A new initiative announced yesterday has created a plan to send a swarm of tiny probes to Alpha Centauri, Earth’s nearest star.
The initiative backed by Stephen Hawking, Mark Zuckerberg and Russian billionaire Yuri Milner will attempt to create some of the fastest and smallest spacecraft ever built.
“Earth is a wonderful place, but it might not last forever,” said Stephen Hawking, “Sooner or later, we must look to the stars.
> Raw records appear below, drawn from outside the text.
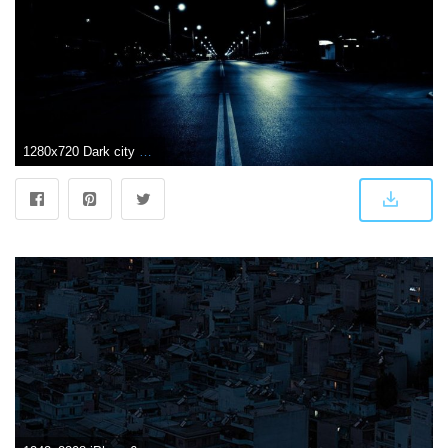
1280x720 Dark city street, night, photography wallpapers | Dark city street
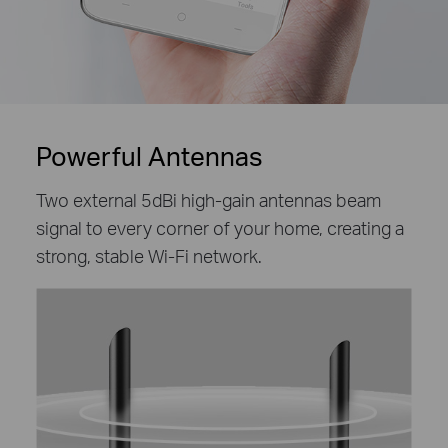
Powerful Antennas
Two external 5dBi high-gain antennas beam
signal to every corner of your home, creating a
strong, stable Wi-Fi network.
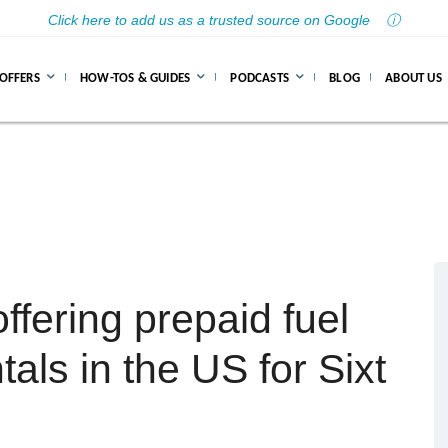
Click here to add us as a trusted source on Google
ⓘ
 OFFERS
HOW-TOS & GUIDES
PODCASTS
BLOG
ABOUT US
ffering prepaid fuel
tals in the US for Sixt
Breakthrough Starshot is a very exciting first step on that journey.”
With $100m in seed funding, the Breakthrough Starshot initiative wants to create a proof of concept for tiny satellites capable of travelling at 20% of the speed of light.
These so-called nanocrafts will reportedly be less than a gram, and use a lightsail combined with an Earth-based laser array for propulsion.
The project envisages not one, but hundreds of these small craft being deployed in order to achieve multiple redundancies should many fail over the long interstellar journey.
Travelling at this speed, they would be able to conduct a flyby of Alpha Centauri in around 20 years after they were launched.
During this high speed flyby the nanocraft will attempt to photograph not just the star but also any exoplanets they may find within its solar system. The researchers behind the Breakthrough Starshot initiative are particularly excited about the possibility of discovering an earth-like planet with the habitable zone of this system.
Breakthrough Initiatives, the program behind Starshot hopes to use cutting edge, technology to expand our view of the universe.
“The human story is one of great leaps,” said Yuri Milner, founder of the Breakthrough Initiatives. “55 years ago today, Yuri Gagarin became the first human in space. Today, we are preparing for the next great leap – to the stars.”
Technology not ready yet
While the Breakthrough Starshot initiative was announced yesterday, the technology to actually make it a reality is still several years away.
Specifically, the team involved with the project says that key advances need to be made in the miniaturization of computer chips and cameras before their nanocraft can be built.
As well the kilometer-scale laser ‘light beamer’ which powers the craft would require significant progress in optical and energy storage technology to become a reality.